一个很好的例子是遍历已知操作系统上的目录结构。您通常知道它有多深(最大路径长度有限),因此不会有堆栈溢出。通过使用外部堆栈进行迭代来做同样的事情并不方便。
#8
It was said "anything tree". I may be too cautious, and I know that stacks are big nowadays, but I still won't use recursion on a typical tree. I would, however, do it on a balanced tree.
有人说“什么树”。我可能太谨慎了,我知道现在堆栈很大,但我仍然不会在典型的树上使用递归。但是,我会在平衡的树上做到这一点。
#9
I have a List of reports. I am using indexers on my class that contains this list. The reports are retrieved by their screen names using the indexers. In the indexer, if the report for that screen name doesn't exist it loads the report and recursively calls itself.
我有一份报告清单。我在我的类中使用包含此列表的索引器。使用索引器通过屏幕名称检索报告。

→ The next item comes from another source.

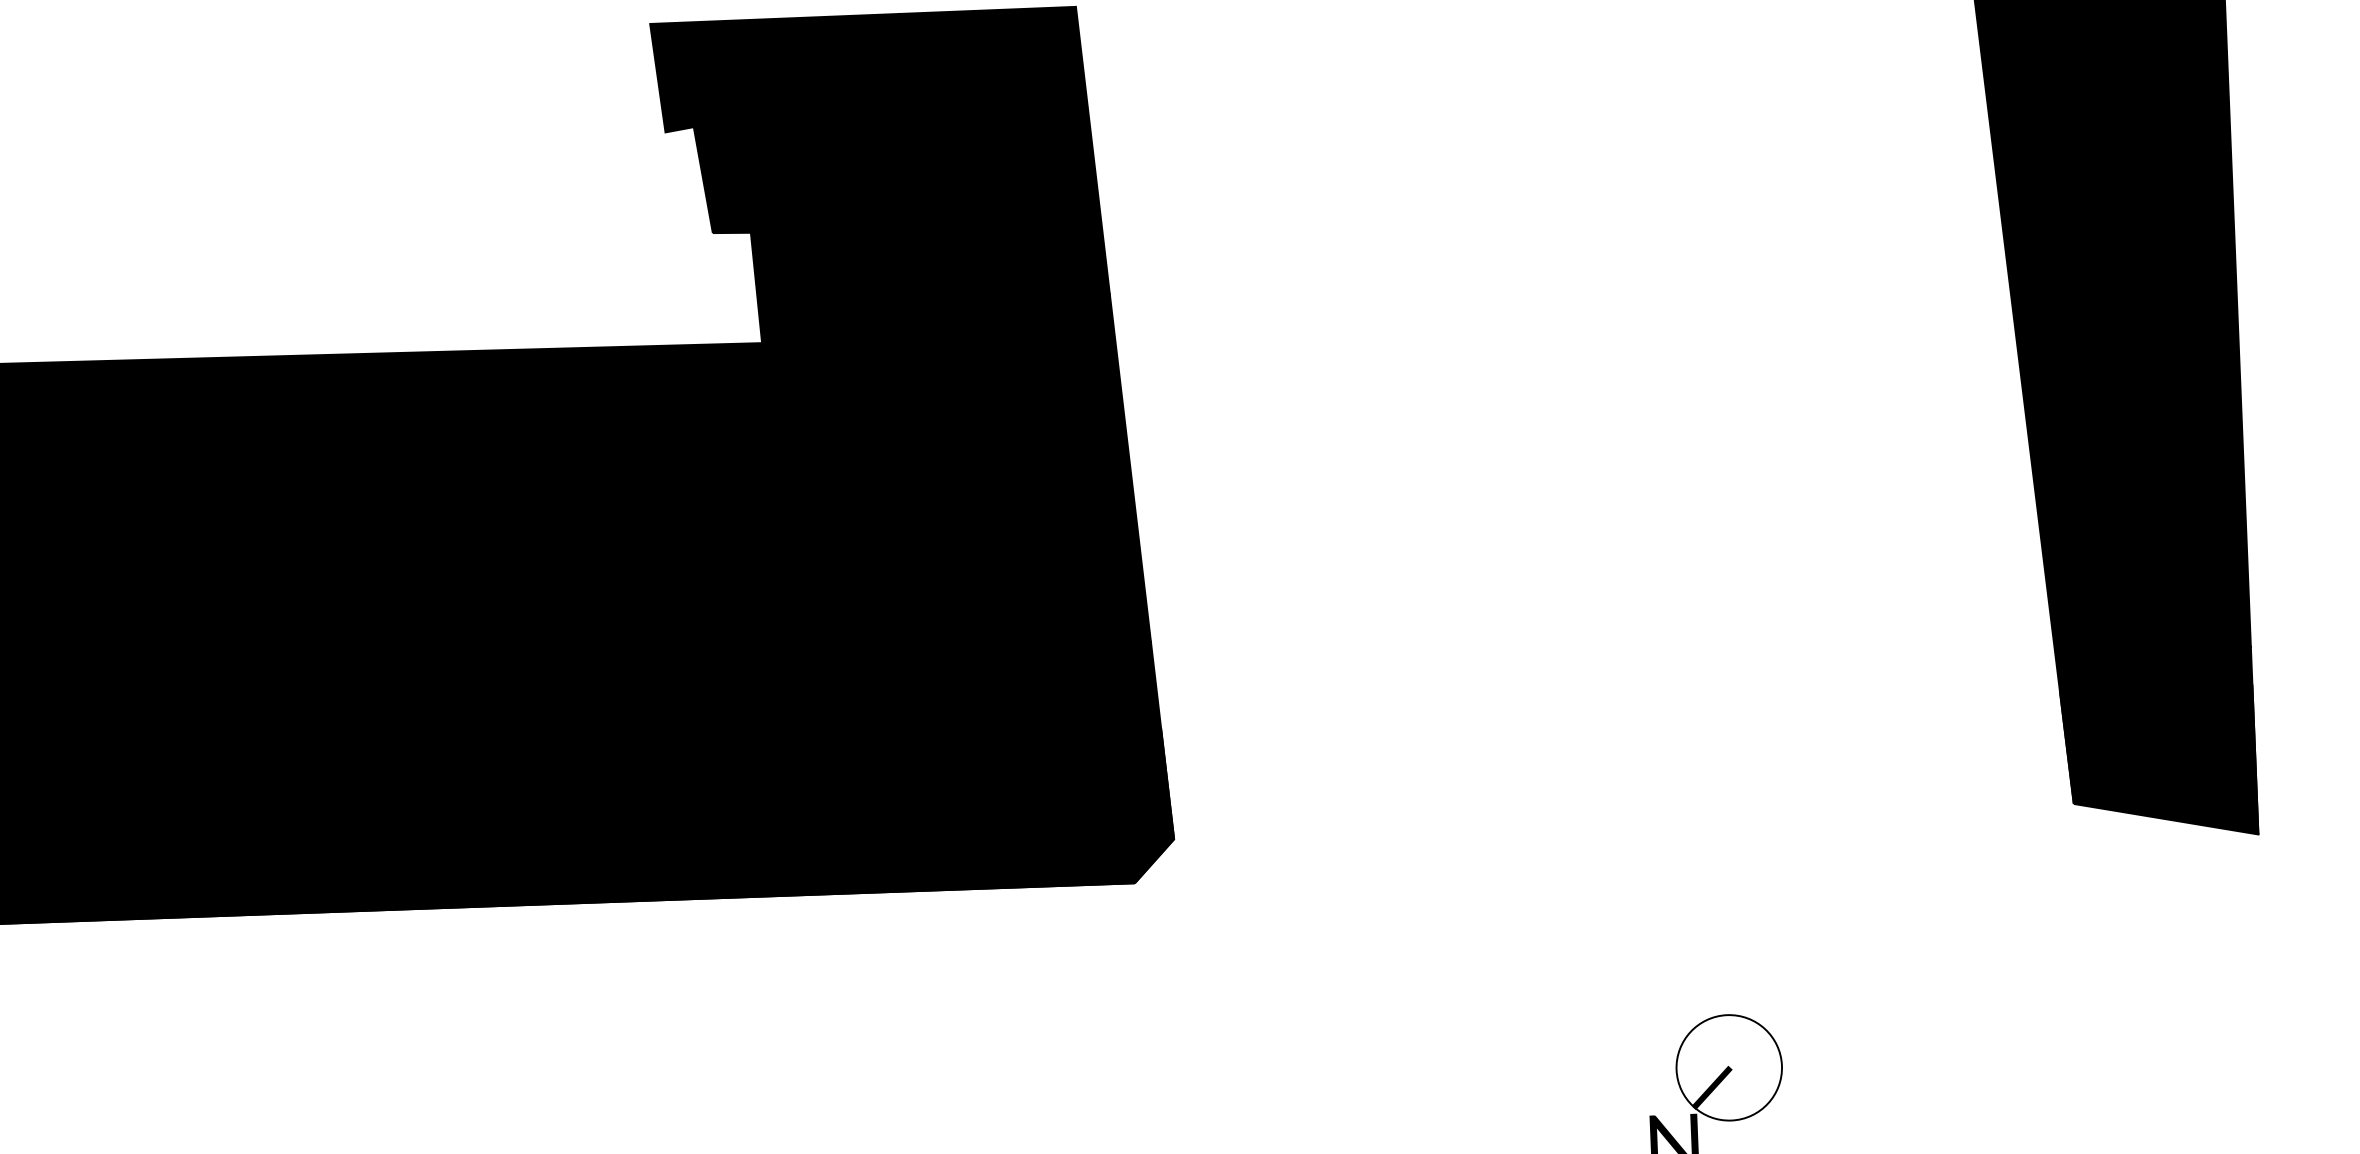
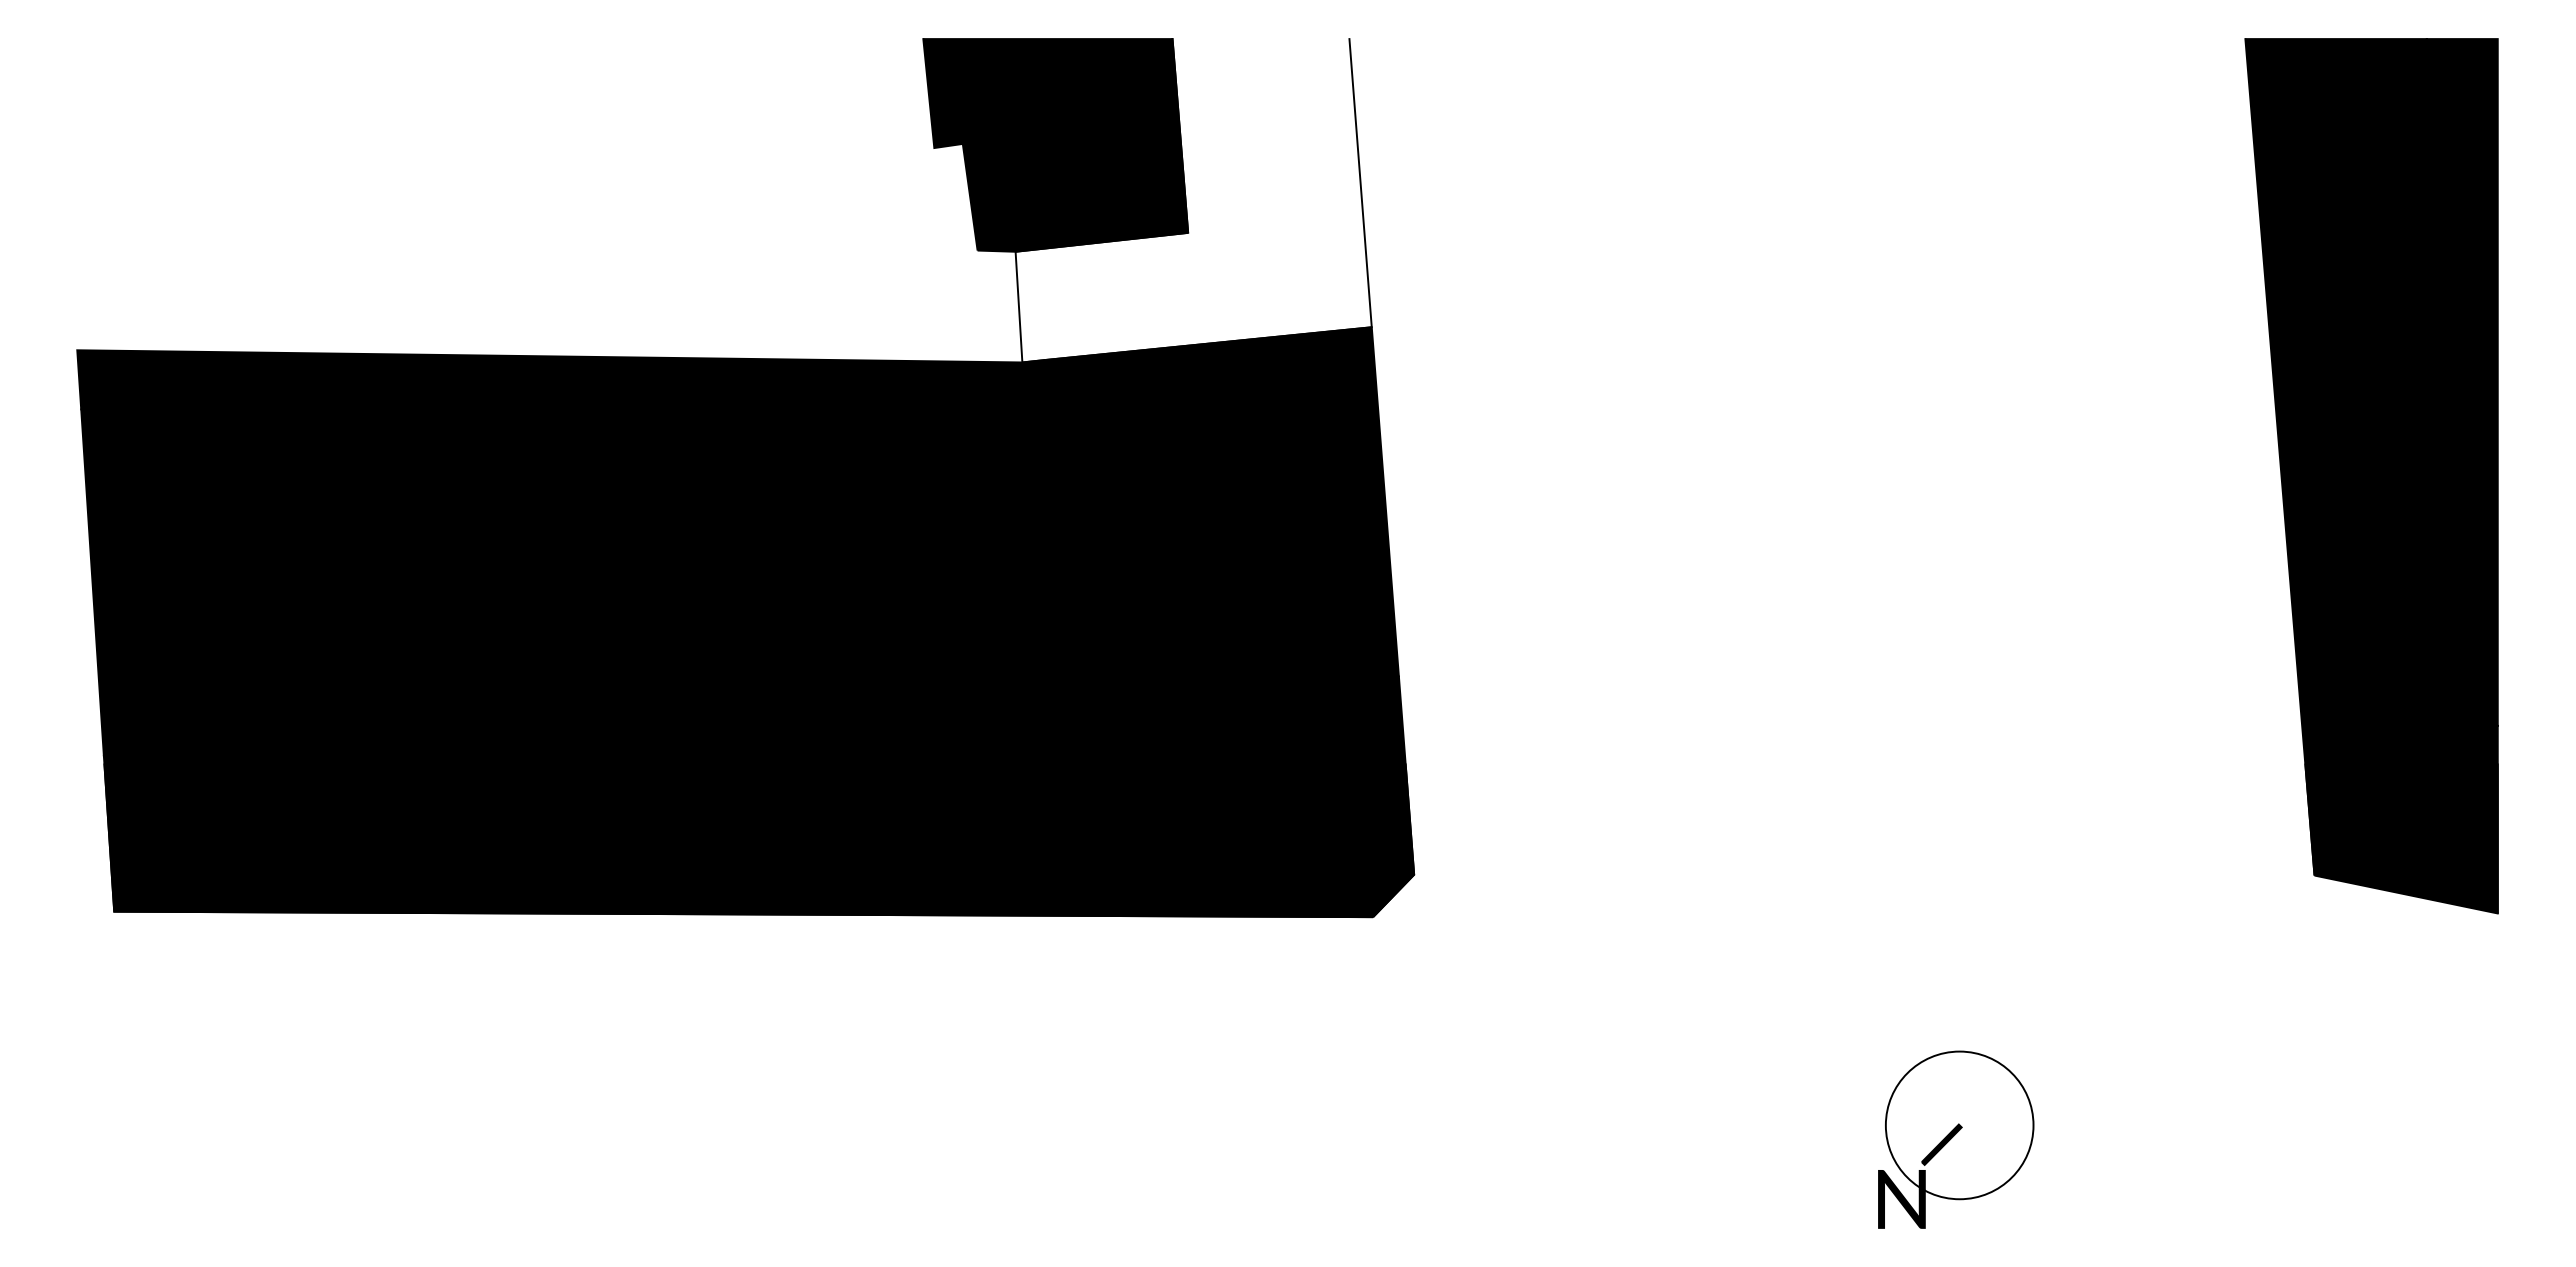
fill: (926, 174) -> (1193, 200), removed
circle: (1729, 1067) -> (1959, 1125), size x1.4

在索引器中,如果该屏幕名称的报告不存在,则会加载报告并以递归方式调用自身。
public class ReportDictionary
{
private static List<Report> _reportList = null;
public ReportColumnList this[string screenName]
{
get
{
Report rc = _reportList.Find(delegate(Report obj) { return obj.ReportName == screenName; });
if (rc == null)
{
this.Load(screenName);
return this[screenName]; // Recursive call
}
else
return rc.ReportColumnList.Copy();
}
private set
{
this.Add(screenName, value);
}
}
}
This can be done without recursion using some additional lines of code.
这可以使用一些额外的代码行在没有递归的情况下完成。